Developing a staggered maturities plan is an easy way to help you maximize GIC returns while maintaining a secure portfolio. This proven method of investing can help you reduce the risk of interest rate fluctuations and increase the portfolio's overall return.

Staggering GICs

Staggering maturities can be achieved by:

  • dividing the amount you are planning to invest by 5 (e.g. $10,000.00 equals five investments of $ 2,000.00 each), and
  • equally investing in 5 GICs of 1 to 5 year terms (e.g. $2,000 in 1yr, $2,000 in 2yr,…$2,000 in 5yr).
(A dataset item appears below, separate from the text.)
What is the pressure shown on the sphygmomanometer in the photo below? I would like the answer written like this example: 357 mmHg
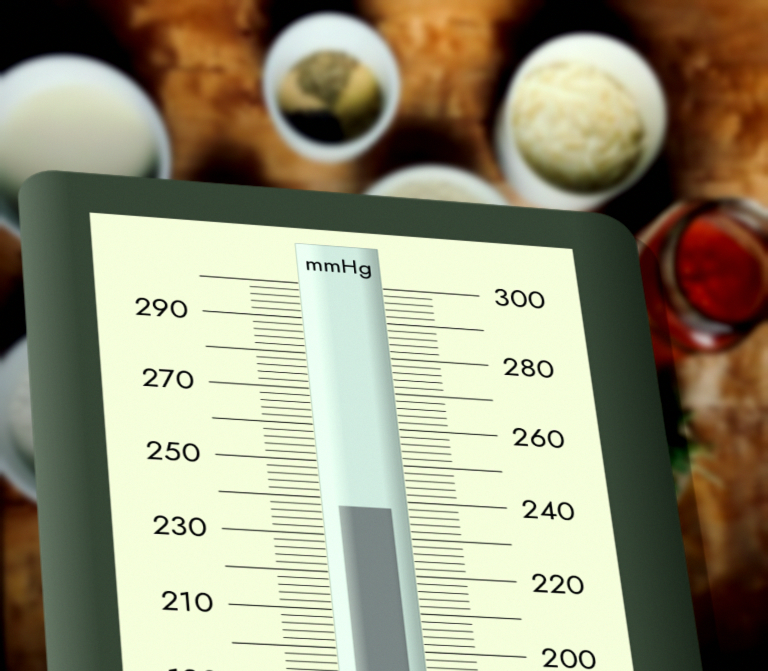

As a result, 20% (1/5th) of the portfolio matures each year. This can be cashed, or reinvested for 5 years at the then prevailing rate. This strategy locks in the portfolio for higher long-term rates, yet also provides liquidity.

Example:

The following charts demonstrate the compounded return of an initial $10,000 GIC after five years for 3 different scenarios -

  1. investing in one $10k 5 year GIC,
  2. investing in one $10k 1 year GIC for 5 consecutive years, and
  3. investing $2k in 1 to 5 year staggered maturities and reinvesting maturing certificates (in the 1st, 2nd, 3rd and 4th years) at the 5 year rate as they come due.



During periods of increasing rates, the portfolio earns the highest interest by investing in a 1 year GIC in each of the 5 years ($13,761), closely followed by the staggered maturities strategy ($13,659), and lastly by investing in one 5 year GIC from the onset ($13,382).


However, during periods of declining interest rates, the greatest return can be obtained by investing in one 5 year GIC at the onset ($14,025), followed by staggering GICs ($13,475), and lastly by investing in a 1 year GIC in each of the 5 years($12,398).


* For Illustrative Purposes Only. Not intended to reflect actual interest rates.

It is often difficult to predict future interest rate trends. As a result, staggering maturities provides a strategy for maximizing return while minimizing risk.

Your goal Action plan
To reduce interest rate risk Begin by spreading the maturity dates so that one or more certificates (and approximately 20% of your GIC portfolio) comes up for renewal each year for the next five years
To increase rate of return Every time a certificate comes up for renewal, reinvest it as a 5-year GIC. Work toward a portfolio of staggered 5-year GICs with some renewing each year, so that you receive the higher long-term rates

Assumptions
1) In each year, the difference in rate between each GIC is ¼%. For example, the rate of a 2 year GIC is ¼% higher than a 1 year GIC, and the rate of a 3 year GIC is ¼% higher than a 2 year GIC.
2) Rates for each GIC increase/decrease by ½% each year, except for the third year.
3) In the third year, rates for each GIC increase/decrease by 1½ %, instead of the ½% in all other years, since rates do not always change by the same increment, given normal market volatility.
4) Interest compounds on an annual basis.